* **Task requirements**
1. In the food intolerance article, by how much does the Mintel report say the food intolerance and allergies market has grown since 2000?
2. Return the part of the food intolerance article between "Food intolerance at" and "recent Mintel report.", inclusive.

* **Provided text**
====

Food intolerance at the FSA

- Last updated on GMT

Related tags: Allergy, Food standards agency

The Food Standards Agency has launched a new section on its website
providing information on 24 different types of food intolerance.
Foods marketed to those with food intolerance is a growing segment
in supermarket aisles.

The UK's Food Standards Agency​ (FSA) has launched a new section on its website providing information on food intolerance, including food allergy. The move seems to support the growing 'incidence' of intolerance to food ingredients, such as gluten or lactose, highlighted by a recent Mintel report.

The FSA resource contains information on 24 different types of food intolerance, from peanut and coconut allergy to lactose intolerance and coeliac disease. It also includes explanations of what happens in the body when someone has an allergic reaction to food and looks at why people get food allergies.

Food intolerances seem to be on the rise but some have questioned whether it is a real medical condition or merely in the mind and a consumer 'fad'.

The Agency notes that some people can have unpleasant reactions to food that are not the same as food intolerance. Such an example is a 'food aversion', when someone reacts to a food because of a personal dislike. The symptoms are described as being quite similar to those of food intolerance, but they only happen when the person knows they have eaten the food.

In a March 2003 report​ from Mintel, the analysts highlighted the tendency towards so-called 'designer allergies' and the resulting increase in purchasing of products which do not contain ingredients such as wheat, lactose, gluten and nuts. The food intolerance and allergies market has grown 165 per cent since 2000, and is set to more than double in value by 2007 reaching £138 million (€202m), according to the report.

The report did however put things into perspective - intolerances affect a relative minority of people and we are more likely to avoid potentially problematic foods such as nuts and cheese due to their high fat content rather than because of intolerance problems.

Despite these queries there is no doubt that for those who do suffer from food intolerance, action and safety measures are vital. The FSA is currently funding research that will help increase understanding of food intolerance. It is also working to strengthen food labelling rules to help people who need to avoid certain ingredients and aiming to raise awareness of food intolerance and food allergy among caterers.

====

* **Recorded information**
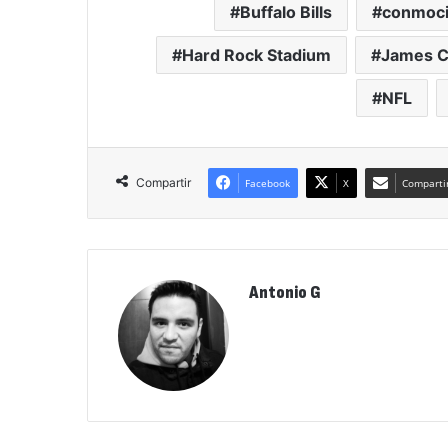
Buffalo Bills
conmoci
Hard Rock Stadium
James 
NFL
Compartir
Facebook
X
Compartir
Antonio G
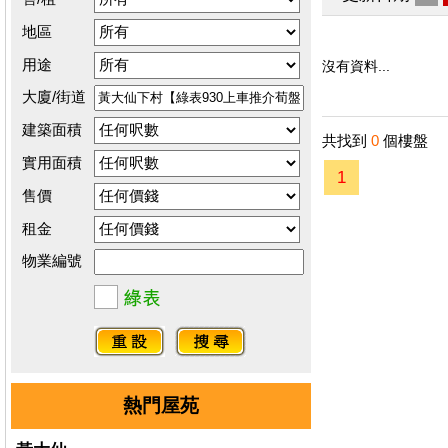
地區
用途
沒有資料...
大廈/街道
建築面積
共找到
0
個樓盤
實用面積
1
售價
租金
物業編號
熱門屋苑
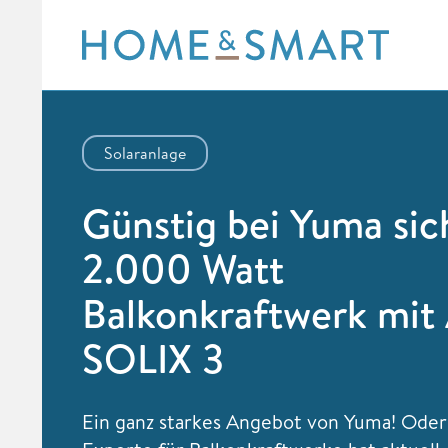
Skip
to
content
Solaranlage
Günstig bei Yuma sic
2.000 Watt
Balkonkraftwerk mit
SOLIX 3
Ein ganz starkes Angebot von Yuma! Ode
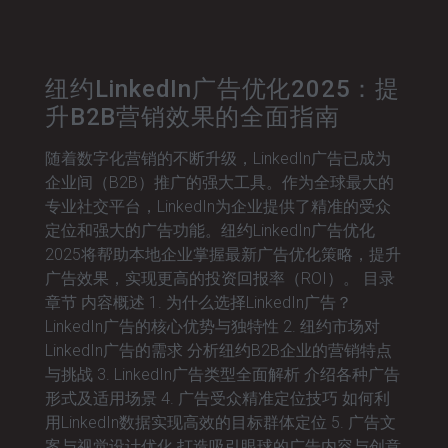
纽约LinkedIn广告优化2025：提
升B2B营销效果的全面指南
随着数字化营销的不断升级，LinkedIn广告已成为
企业间（B2B）推广的强大工具。作为全球最大的
专业社交平台，LinkedIn为企业提供了精准的受众
定位和强大的广告功能。纽约LinkedIn广告优化
2025将帮助本地企业掌握最新广告优化策略，提升
广告效果，实现更高的投资回报率（ROI）。 目录
章节 内容概述 1. 为什么选择LinkedIn广告？
LinkedIn广告的核心优势与独特性 2. 纽约市场对
LinkedIn广告的需求 分析纽约B2B企业的营销特点
与挑战 3. LinkedIn广告类型全面解析 介绍各种广告
形式及适用场景 4. 广告受众精准定位技巧 如何利
用LinkedIn数据实现高效的目标群体定位 5. 广告文
案与视觉设计优化 打造吸引眼球的广告内容与创意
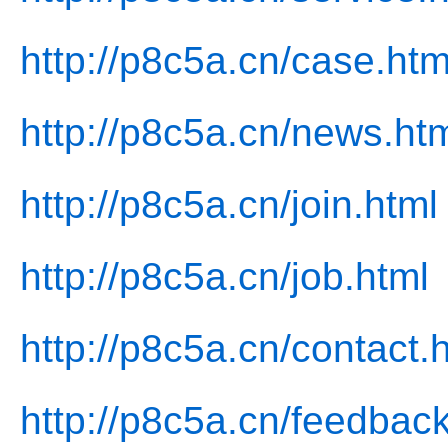
http://p8c5a.cn/case.htm
http://p8c5a.cn/news.ht
http://p8c5a.cn/join.html
http://p8c5a.cn/job.html
http://p8c5a.cn/contact.
http://p8c5a.cn/feedback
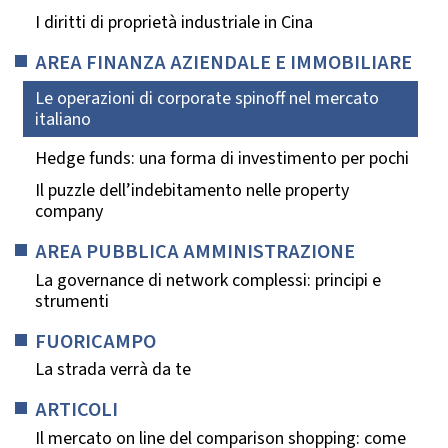
I diritti di proprietà industriale in Cina
AREA FINANZA AZIENDALE E IMMOBILIARE
Le operazioni di corporate spinoff nel mercato
italiano
Hedge funds: una forma di investimento per pochi
Il puzzle dell’indebitamento nelle property
company
AREA PUBBLICA AMMINISTRAZIONE
La governance di network complessi: principi e
strumenti
FUORICAMPO
La strada verrà da te
ARTICOLI
Il mercato on line del comparison shopping: come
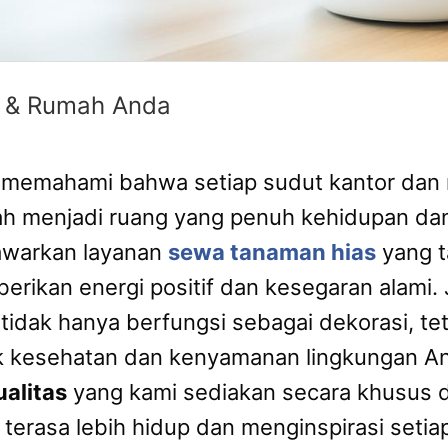
r & Rumah Anda
 memahami bahwa setiap sudut kantor dan 
h menjadi ruang yang penuh kehidupan dan 
warkan layanan
sewa tanaman hias
yang t
rikan energi positif dan kesegaran alami. J
tidak hanya berfungsi sebagai dekorasi, t
k kesehatan dan kenyamanan lingkungan A
ualitas
yang kami sediakan secara khusus d
terasa lebih hidup dan menginspirasi setiap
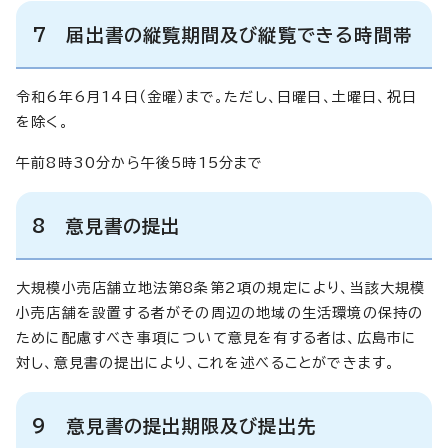
7 届出書の縦覧期間及び縦覧できる時間帯
令和6年6月14日（金曜）まで。ただし、日曜日、土曜日、祝日
を除く。
午前8時30分から午後5時15分まで
8 意見書の提出
大規模小売店舗立地法第8条第2項の規定により、当該大規模
小売店舗を設置する者がその周辺の地域の生活環境の保持の
ために配慮すべき事項について意見を有する者は、広島市に
対し、意見書の提出により、これを述べることができます。
9 意見書の提出期限及び提出先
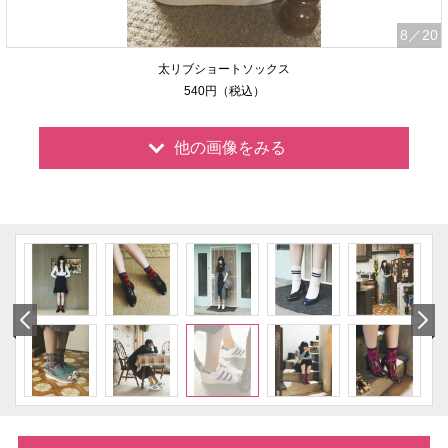
8
／20
太リブショートソックス
540円（税込）
他の画像をみる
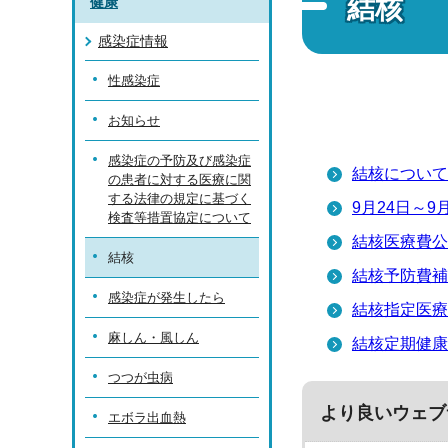
結核
健康
感染症情報
性感染症
お知らせ
感染症の予防及び感染症
結核について
の患者に対する医療に関
する法律の規定に基づく
9月24日～
検査等措置協定について
結核医療費公
結核
結核予防費補
感染症が発生したら
結核指定医療
麻しん・風しん
結核定期健康
つつが虫病
より良いウェブ
エボラ出血熱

====

* **Solution set**
1. 165 percent

2.
Food intolerance at the FSA

- Last updated on GMT

Related tags: Allergy, Food standards agency

The Food Standards Agency has launched a new section on its website
providing information on 24 different types of food intolerance.
Foods marketed to those with food intolerance is a growing segment
in supermarket aisles.

The UK's Food Standards Agency​ (FSA) has launched a new section on its website providing information on food intolerance, including food allergy. The move seems to support the growing 'incidence' of intolerance to food ingredients, such as gluten or lactose, highlighted by a recent Mintel report.